# Self park finding spaces



## Alighieri256 (Oct 14, 2017)

This has probably been asked, but does anyone have any tips or tricks to get the car to detect spaces for auto park? Seems kinda hit or miss. Maybe 60% hit.


----------



## MelindaV (Apr 2, 2016)

in my experience, you have to be pretty close to the parked cars you are passing and moving quite slow.

also, for street parallel parking, you have to fully pass the open space before the ( P ) shows on the screen.


----------



## Alighieri256 (Oct 14, 2017)

MelindaV said:


> in my experience, you have to be pretty close to the parked cars you are passing and moving quite slow.
> 
> also, for street parallel parking, you have to fully pass the open space before the ( P ) shows on the screen.


I'm guessing I must be going too fast, as I've always paid attention to the other two.
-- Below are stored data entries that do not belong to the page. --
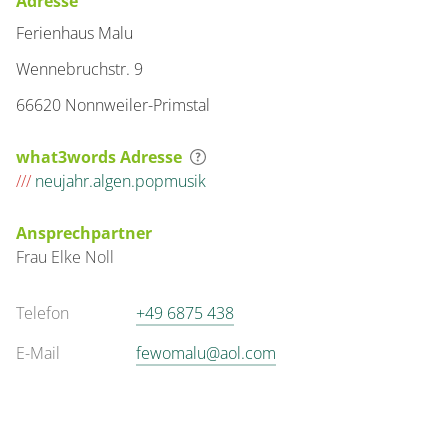
Adresse
Ferienhaus Malu
Wennebruchstr. 9
66620 Nonnweiler-Primstal
what3words Adresse
///
neujahr.algen.popmusik
Ansprechpartner
Frau
Elke
Noll
Telefon
+49 6875 438
E-Mail
fewomalu@aol.com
I'll give it a shot.


----------



## SalisburySam (Jun 6, 2018)

Got the car in July, 2018 with firmware 24.8. Upgraded several times to current version 50.5. Not once have I ever seen the magic “P” when looking for a place to park. It shows up occasionally when I’m in traffic at a stoplight though. Unimpressive to me. And I do go slow, do go past the open spot, etc., etc.


----------